VIRTUAL: Livable Cities – New York

A Conference on Issues Affecting Life in Cities
Street Vending in the Liveable City: an autoethnographic exploration
A. Warakanyaka
2:00 pm - 3:30 pm

Abstract

In Jakarta, Indonesia, street vending is widely acknowledged as an enabler of economic growth. However, despite its contribution, the authorities still do not recognise its significance and continuously develop urban strategies to prosecute the practice. This situation ensures that street vendors develop spatial strategies that allow them to operate inconspicuously to make ends meet while facilitating the citizens’ needs for affordable everyday items. This paper argues that street vending is a creative intervention—a form of interior urbanism, a micro-scale intervention that allows temporary inhabitation by interrupting the existing in a meaningful and non-confrontational manner. It domesticates the city and projects familiarity through its design, encouraging a human dimension to the usually sterile environment. To examine and understand this aspect of street vending, this paper proposes an approach called interior writing–a spin on autoethnography that critically assesses the intimate experience of observing, interacting and participating in street vending activities during walking inquiries on three of Jakarta’s streets.

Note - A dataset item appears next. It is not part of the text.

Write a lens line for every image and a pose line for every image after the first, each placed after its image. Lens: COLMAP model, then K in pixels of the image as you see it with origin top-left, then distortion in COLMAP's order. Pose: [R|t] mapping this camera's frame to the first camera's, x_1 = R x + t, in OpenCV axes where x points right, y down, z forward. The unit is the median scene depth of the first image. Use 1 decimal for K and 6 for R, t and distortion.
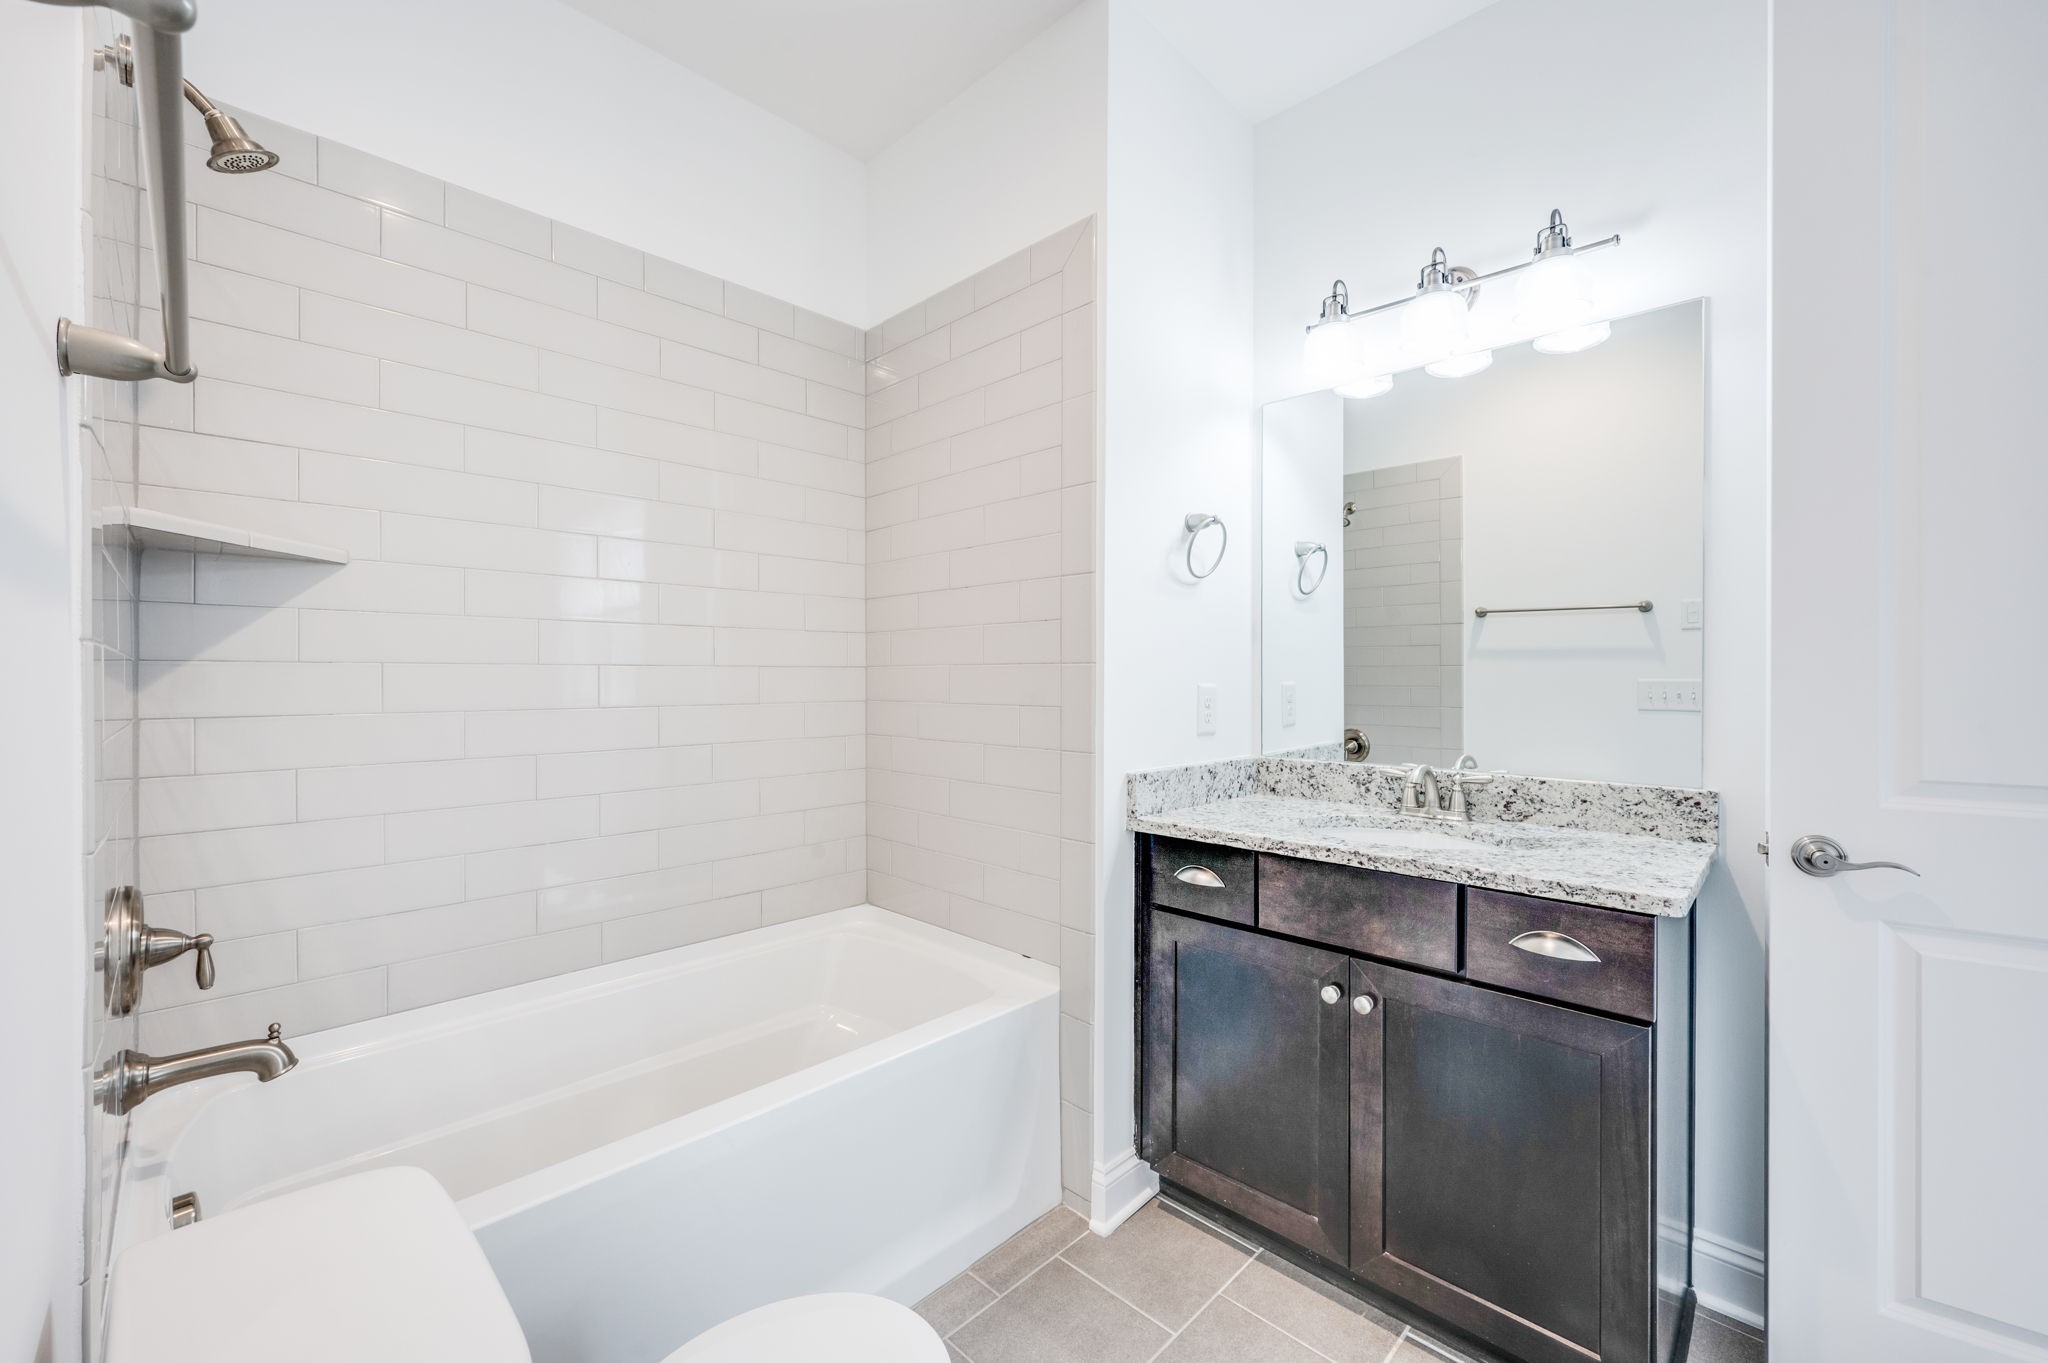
lens RADIAL K [[828.5, 0, 1049.9], [0, 828.5, 670.9], [0, 0, 1]] dist [-0.004525, -0.000346]
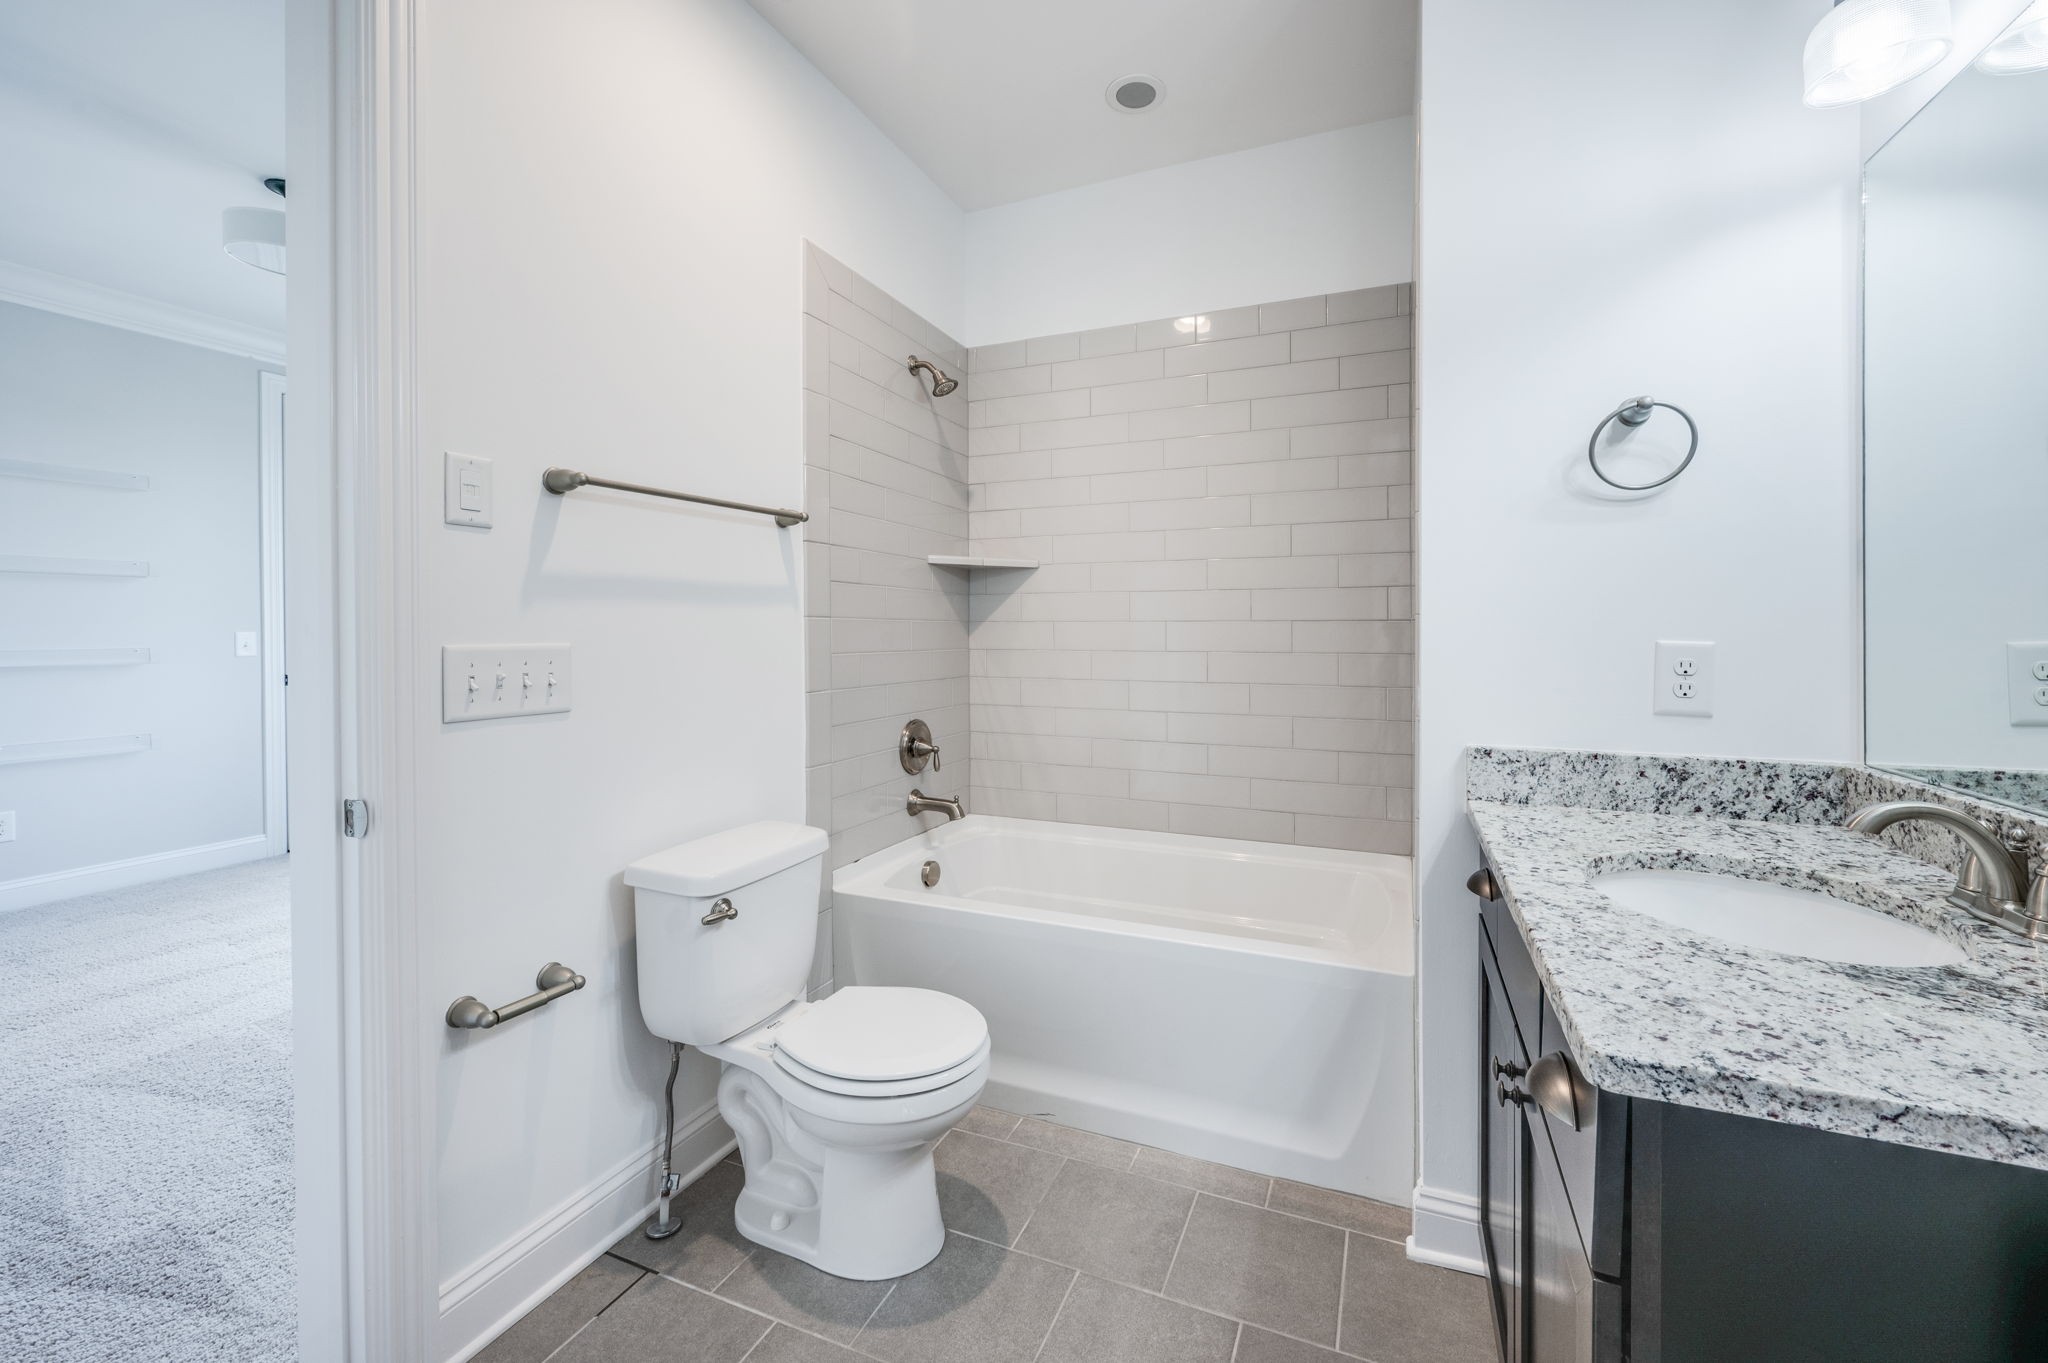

This approach allows the description of interior situations beyond convention, gives access to an intimate reading of urban issues and provides opportunities to reflect on how the interior and the urban influence and shape each other. As a result, this reading generated the typology of interior urbanism—the variety of interior strategies utilised by street vendors—that allow us to understand the socio-spatial significance that makes street vending a crucial feature for inclusive urban liveability that has the potential to soften Jakarta’s edge and makes it habitable, especially for the underprivileged.

Biography

Warakanyaka is a designer and researcher with a background in interior design and architecture. Currently, she is pursuing her doctoral degree at the Royal College of Art, researching the street vending phenomenon in Jakarta and its correlation with the practice of interior urbanism. She was a lecturer at the Department of Architecture, Universitas Indonesia and, most recently, at Shanghai College of Fashion, where she was part of the Edinburgh College of Art flying academic team.